The main conclusion of the Lux-Lung 1 study is that afatinib is not a solution for patients with advanced NSCLC failing prior EGFR TKI and at least one line of chemotherapy. In fact, the low response rate, the significant toxicity and the OS data argue against using afatinib in such a third line setting.

In contrast, Afatinib is a valuable drug in the first line treatment of adenocarcinoma of the lung carrying EGFR mutations and was recently shown to be strongly superior over doublet chemotherapy with cisplatinum and pemetrexed in that population with an impressive PFS of 11.1 months, and even 13.6 months with the common exon 19/21 mutations, and improved symptom control compared to chemotherapy (16). The OS data are not yet available. Dacomitinib, a drug with a similar profile, is in an earlier stage of development and also has a long PFS in phase 2 (17).

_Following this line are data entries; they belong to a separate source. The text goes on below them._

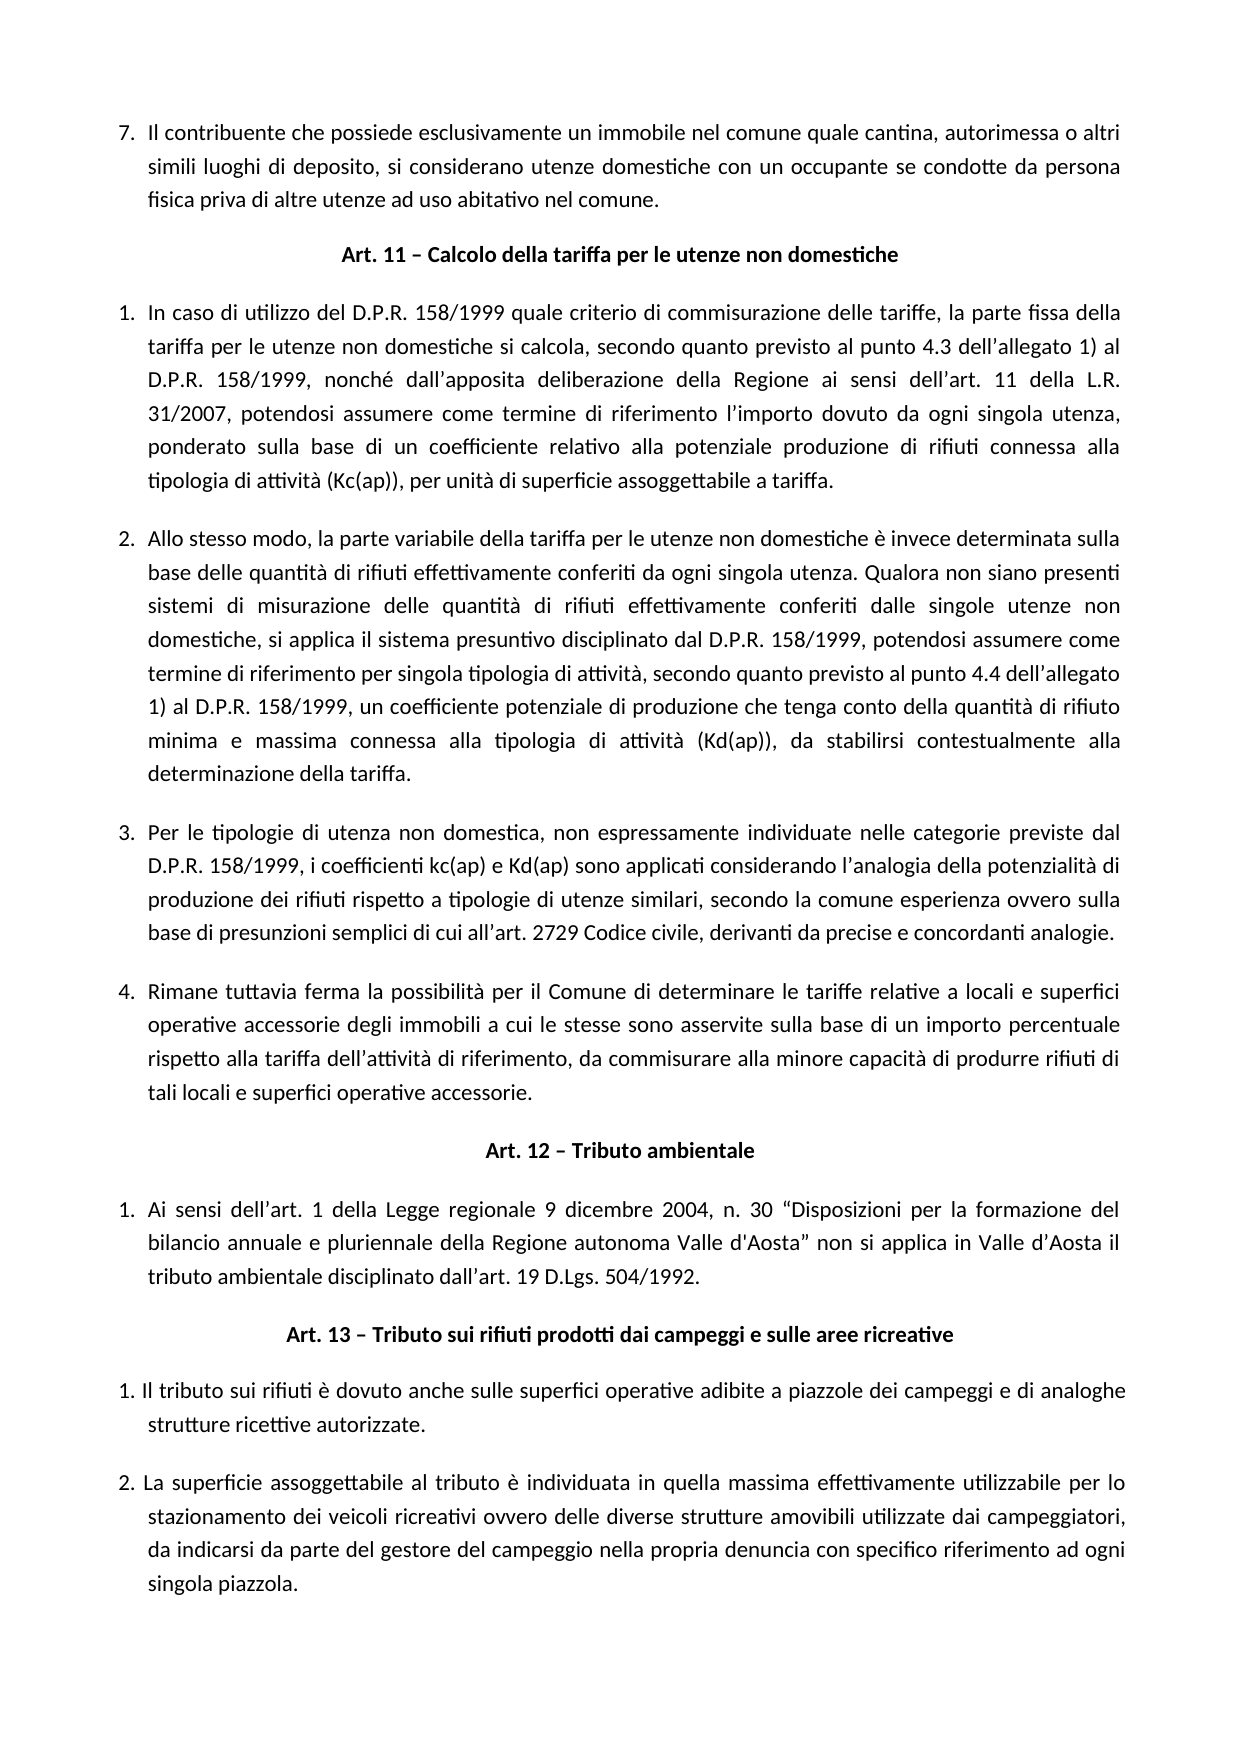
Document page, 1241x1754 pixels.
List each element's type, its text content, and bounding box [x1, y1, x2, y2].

text 2. La superficie assoggettabile al tributo è individuata in quella massima effettivamente utilizzabile per lo stazionamento dei veicoli ricreativi ovvero delle diverse strutture amovibili utilizzate dai campeggiatori, da indicarsi da parte del gestore del campeggio nella propria denuncia con specifico riferimento ad ogni singola piazzola. [118, 1468, 1128, 1597]
list Allo stesso modo, la parte variabile della tariffa per le utenze non domestiche è invece determinata sulla base delle quantità di rifiuti effettivamente conferiti da ogni singola utenza. Qualora non siano presenti sistemi di misurazione delle quantità di rifiuti effettivamente conferiti dalle singole utenze non domestiche, si applica il sistema presuntivo disciplinato dal D.P.R. 158/1999, potendosi assumere come termine di riferimento per singola tipologia di attività, secondo quanto previsto al punto 4.4 dell’allegato 1) al D.P.R. 158/1999, un coefficiente potenziale di produzione che tenga conto della quantità di rifiuto minima e massima connessa alla tipologia di attività (Kd(ap)), da stabilirsi contestualmente alla determinazione della tariffa. [118, 524, 1122, 787]
subtitle Art. 12 – Tributo ambientale [118, 1136, 1122, 1164]
list Ai sensi dell’art. 1 della Legge regionale 9 dicembre 2004, n. 30 “Disposizioni per la formazione del bilancio annuale e pluriennale della Regione autonoma Valle d'Aosta” non si applica in Valle d’Aosta il tributo ambientale disciplinato dall’art. 19 D.Lgs. 504/1992. [118, 1195, 1122, 1290]
text 1. Il tributo sui rifiuti è dovuto anche sulle superfici operative adibite a piazzole dei campeggi e di analoghe strutture ricettive autorizzate. [118, 1376, 1128, 1438]
subtitle Art. 11 – Calcolo della tariffa per le utenze non domestiche [118, 240, 1122, 268]
list Il contribuente che possiede esclusivamente un immobile nel comune quale cantina, autorimessa o altri simili luoghi di deposito, si considerano utenze domestiche con un occupante se condotte da persona fisica priva di altre utenze ad uso abitativo nel comune. [118, 118, 1122, 213]
list In caso di utilizzo del D.P.R. 158/1999 quale criterio di commisurazione delle tariffe, la parte fissa della tariffa per le utenze non domestiche si calcola, secondo quanto previsto al punto 4.3 dell’allegato 1) al D.P.R. 158/1999, nonché dall’apposita deliberazione della Regione ai sensi dell’art. 11 della L.R. 31/2007, potendosi assumere come termine di riferimento l’importo dovuto da ogni singola utenza, ponderato sulla base di un coefficiente relativo alla potenziale produzione di rifiuti connessa alla tipologia di attività (Kc(ap)), per unità di superficie assoggettabile a tariffa. [118, 298, 1122, 494]
list Per le tipologie di utenza non domestica, non espressamente individuate nelle categorie previste dal D.P.R. 158/1999, i coefficienti kc(ap) e Kd(ap) sono applicati considerando l’analogia della potenzialità di produzione dei rifiuti rispetto a tipologie di utenze similari, secondo la comune esperienza ovvero sulla base di presunzioni semplici di cui all’art. 2729 Codice civile, derivanti da precise e concordanti analogie. [118, 818, 1122, 946]
list Rimane tuttavia ferma la possibilità per il Comune di determinare le tariffe relative a locali e superfici operative accessorie degli immobili a cui le stesse sono asservite sulla base di un importo percentuale rispetto alla tariffa dell’attività di riferimento, da commisurare alla minore capacità di produrre rifiuti di tali locali e superfici operative accessorie. [118, 977, 1122, 1106]
text Art. 13 – Tributo sui rifiuti prodotti dai campeggi e sulle aree ricreative [118, 1320, 1122, 1348]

Whether these two pan HER inhibitors will have an increased therapeutic ratio in the first-line setting compared to the first generation TKI’s Erlotinib and Gefitinib remains to be determined. Cross trial comparisons suggest that the PFS might be longer with the pan HER inhibitors, but at the expense of increased toxicity.

Afatinib is also the first targeted drug that has shown activity in lung cancer patients with HER2 mutations in their tumor, a mutation that is tenfold less prevalent than EGFR mutations (18).